• **How to complete this task**: Would you transcribe the records below exactly, omitting every picture?
=-=-=
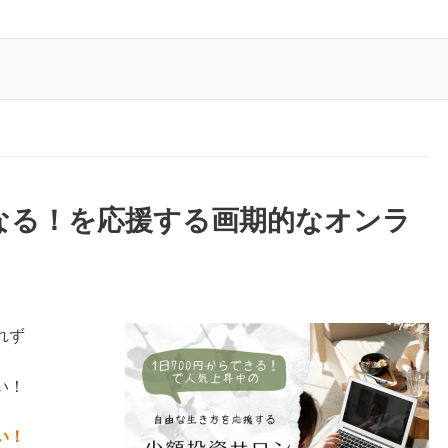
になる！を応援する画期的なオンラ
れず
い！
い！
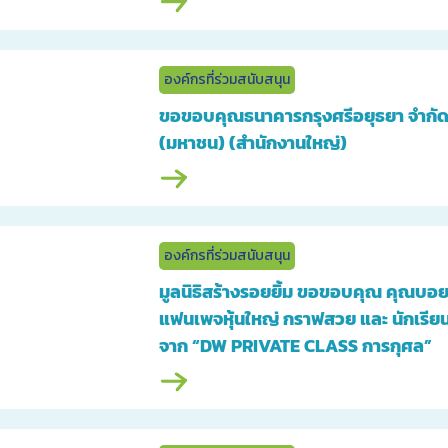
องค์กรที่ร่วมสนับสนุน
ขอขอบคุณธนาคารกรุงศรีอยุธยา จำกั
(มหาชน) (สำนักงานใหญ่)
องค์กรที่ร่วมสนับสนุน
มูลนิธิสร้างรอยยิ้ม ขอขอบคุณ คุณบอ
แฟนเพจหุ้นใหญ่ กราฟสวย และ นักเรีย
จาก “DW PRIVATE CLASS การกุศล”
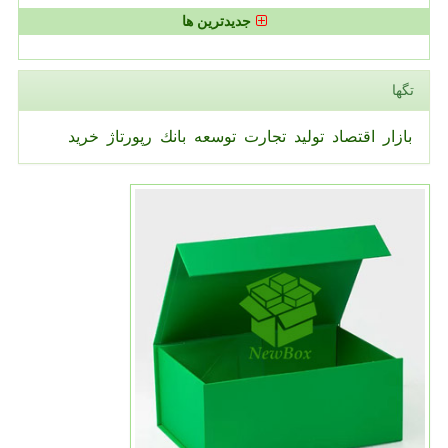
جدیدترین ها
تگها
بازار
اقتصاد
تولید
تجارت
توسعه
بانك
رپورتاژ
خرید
=-=-=
• **Exercise solution**:
になる！を応援する画期的なオンラ
れず
い！
い！
องค์กรที่ร่วมสนับสนุน
ขอขอบคุณธนาคารกรุงศรีอยุธยา จำกั
(มหาชน) (สำนักงานใหญ่)
องค์กรที่ร่วมสนับสนุน
มูลนิธิสร้างรอยยิ้ม ขอขอบคุณ คุณบอ
แฟนเพจหุ้นใหญ่ กราฟสวย และ นักเรีย
จาก “DW PRIVATE CLASS การกุศล”
جدیدترین ها
تگها
بازار
اقتصاد
تولید
تجارت
توسعه
بانك
رپورتاژ
خرید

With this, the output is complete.